Perché l'aumento di produttività che l'IA può garantire non genererà un "surplus" di produzione, ma colmerà le lacune che non potrebbero essere colmate altrimenti. Gli Stati Uniti e molti Paesi europei soffrono di una palese carenza di manodopera qualificata e dell'invecchiamento della forza lavoro: questo è quindi un momento eccellente per utilizzare l'IA per compensare la forza lavoro che andrà persa.

 

In diverse interviste rilasciate negli ultimi mesi, lei ha affermato che il suo nuovo libro non offre una panacea per la crisi del presente. Potrebbe essere visto come un invito alla conversazione o un campanello d'allarme, ma non contiene una soluzione perfetta. A volte si chiede cosa potrebbe accadere se i leader mondiali non ascoltassero questo campanello d'allarme?

Permettetemi di iniziare dicendo questo: Ho sempre ammirato il coraggio dei dirigenti d'azienda e dei politici. Come scienziato, mi va bene: devo solo "fare ricerca", scrivere e tenere conferenze. Ma i capi di governo e gli amministratori delegati devono operare in un sistema di molteplici interdipendenze e tenere conto di decine di fattori in ogni decisione. Si tratta di una vera e propria arte, che richiede non solo competenza, ma anche carattere e talento per essere eseguita bene. E ora la domanda: se coloro che prendono le decisioni non adattano le loro azioni ai fatti, se resistono al nuovo disordine del mondo invece di esplorarne le opportunità innovative, la situazione potrebbe diventare spiacevole.
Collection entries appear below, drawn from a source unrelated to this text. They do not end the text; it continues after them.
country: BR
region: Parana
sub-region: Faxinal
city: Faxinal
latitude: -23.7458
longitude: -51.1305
Non mi piace parlare di catastrofi o di un blocco totale dell'economia, non mi piace. Ma sfrutteremmo così poco del potenziale che si nasconde anche in questa crisi permanente che sarebbe un terribile spreco! Con tutte le notizie negative di questi giorni, non dobbiamo semplicemente sederci e aspettare come conigli davanti a un serpente per vedere se saremo mangiati. Dobbiamo renderci conto che le circostanze difficili possono catalizzare soluzioni positive e agire di conseguenza con coraggio. Non dobbiamo incrociare le dita perché il mondo diventi più piacevole e facile da solo. Dobbiamo incrociare le dita perché possiamo renderlo più piacevole e migliore.
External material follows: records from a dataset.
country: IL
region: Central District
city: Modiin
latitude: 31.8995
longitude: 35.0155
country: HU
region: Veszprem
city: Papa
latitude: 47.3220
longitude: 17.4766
Andrew Michael Spence è un economista americano. Nel 2001, insieme a George A. Akerlof e Joseph E. Stiglitz, è stato insignito del Premio Alfred Nobel per le Scienze Economiche per il loro lavoro sulla relazione tra informazione e mercati, in particolare sulla selezione avversa. Spence è stato professore all'Università di Harvard (Graduate School of Business) e prima ancora all'Università di Stanford.

Nel suo libro "Permacrisi: un piano per aggiustare un mondo in crisi". Il premio Nobel per l'economia A. Michael Spence, l'ex primo ministro britannico Gordon Brown e la star dell'economia Mohamed A. El-Erian dipingono un quadro pragmatico del presente, senza cadere nel pessimismo. Un appello rinfrescante alla resilienza e allo spirito di innovazione.